> Extrait du document:

A cette occasion, le ministre de l’Environnement et sa suite ont tout d’abord visité les lieux où le déchet toxique a été déversé.
Au cours de cette visite, il a indiqué que le développement durable passe par trois axes qui doivent aller de pair à savoir, l’économie, le social et l’écologie tout en dénonçant la vétusté des équipements et des infrastructures de l’usine d’alumine de Fria.
Il a, à cet effet, fait des recommandations à la société de Rusal-Friguia notamment, la présentation d’un plan d’investissement, la décontamination de la nappe phréatique; l’indemnisation des populations victimes et l’adduction d’eau potable dans la préfecture. Un délai de cinq jours a été accordé à Rusal-Friguia pour le dédommagement des citoyens particulièrement une femme du quartier Tigué qui a perdu un œil sous l’effet de la soude caustique.
De leur côté, les techniciens de l’usine, ont tour à tour éclairé la vision de la délégation sur notamment, l’insécurité dans leur unité de production, le non paiement des taxes environnementales, la pollution et la dégradation de l’éco système qui caractérisent leur entreprise.
Le directeur général de Rusal Friguia, M. Vladmir a évoqué l’impact de l’usine sur la ville de Fria et les perspectives d’investissement de sa société dans les villages riverains ainsi que sa décision de participer à résolution des problèmes sociaux.

> Consigne: Reproduisez fidèlement, s'il vous plaît, le passage de l'extrait sur l'usine d'alumine de Fria qui commence par « Au cours de » et se termine par « d’alumine de Fria. ».

> Données:

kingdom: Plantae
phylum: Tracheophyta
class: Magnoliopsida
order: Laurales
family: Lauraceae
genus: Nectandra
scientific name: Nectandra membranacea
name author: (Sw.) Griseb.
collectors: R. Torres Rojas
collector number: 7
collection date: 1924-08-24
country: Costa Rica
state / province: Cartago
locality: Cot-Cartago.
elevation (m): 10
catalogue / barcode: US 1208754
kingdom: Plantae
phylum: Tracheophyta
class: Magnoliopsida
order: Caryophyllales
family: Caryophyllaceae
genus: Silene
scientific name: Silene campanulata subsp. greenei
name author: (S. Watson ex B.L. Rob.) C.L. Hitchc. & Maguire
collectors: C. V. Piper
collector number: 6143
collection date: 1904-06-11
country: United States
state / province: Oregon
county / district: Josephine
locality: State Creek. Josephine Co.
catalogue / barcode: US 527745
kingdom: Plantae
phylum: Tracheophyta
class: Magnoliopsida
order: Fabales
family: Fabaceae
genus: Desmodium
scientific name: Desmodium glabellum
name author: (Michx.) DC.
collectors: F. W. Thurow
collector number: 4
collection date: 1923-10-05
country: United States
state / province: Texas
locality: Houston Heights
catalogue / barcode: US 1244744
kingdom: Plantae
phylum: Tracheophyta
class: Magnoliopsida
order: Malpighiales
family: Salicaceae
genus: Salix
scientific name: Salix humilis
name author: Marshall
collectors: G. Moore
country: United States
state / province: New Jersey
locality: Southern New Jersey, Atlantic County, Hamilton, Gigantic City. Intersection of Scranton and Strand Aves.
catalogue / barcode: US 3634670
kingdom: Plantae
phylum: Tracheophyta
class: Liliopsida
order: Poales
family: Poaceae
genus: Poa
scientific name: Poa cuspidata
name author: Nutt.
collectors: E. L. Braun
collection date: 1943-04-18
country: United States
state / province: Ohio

> Réponse:
Au cours de cette visite, il a indiqué que le développement durable passe par trois axes qui doivent aller de pair à savoir, l’économie, le social et l’écologie tout en dénonçant la vétusté des équipements et des infrastructures de l’usine d’alumine de Fria.